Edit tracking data
:::::
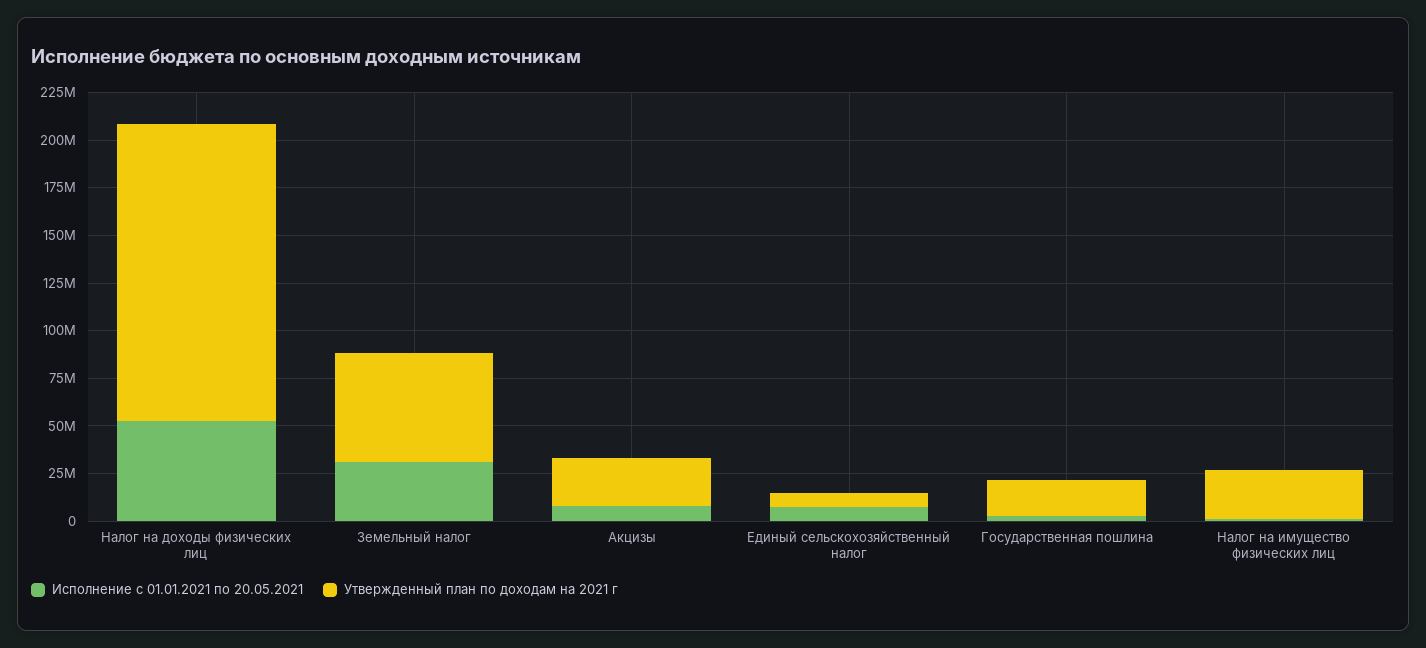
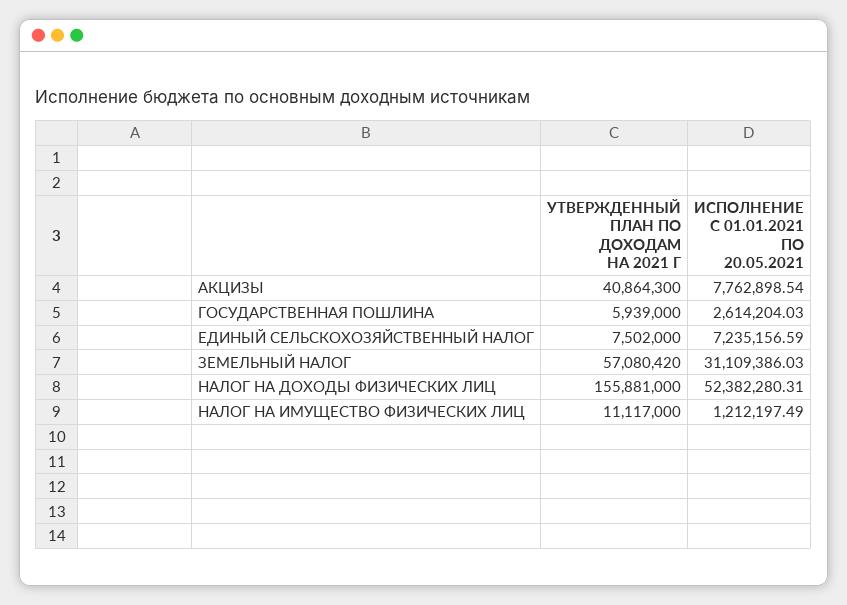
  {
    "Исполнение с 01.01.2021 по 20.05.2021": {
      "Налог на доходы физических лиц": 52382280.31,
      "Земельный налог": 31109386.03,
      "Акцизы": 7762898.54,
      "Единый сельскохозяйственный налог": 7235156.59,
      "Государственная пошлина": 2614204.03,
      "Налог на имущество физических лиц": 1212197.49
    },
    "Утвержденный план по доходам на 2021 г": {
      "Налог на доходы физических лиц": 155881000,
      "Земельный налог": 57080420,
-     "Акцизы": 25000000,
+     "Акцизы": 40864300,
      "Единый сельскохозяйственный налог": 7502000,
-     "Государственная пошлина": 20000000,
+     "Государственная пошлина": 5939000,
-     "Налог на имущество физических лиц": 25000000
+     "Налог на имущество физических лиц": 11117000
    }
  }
:::::
Problem requirements: Your reply must consist solely of the number of lines in the data that contain the word "Земельный".

Reply to the exercise: 2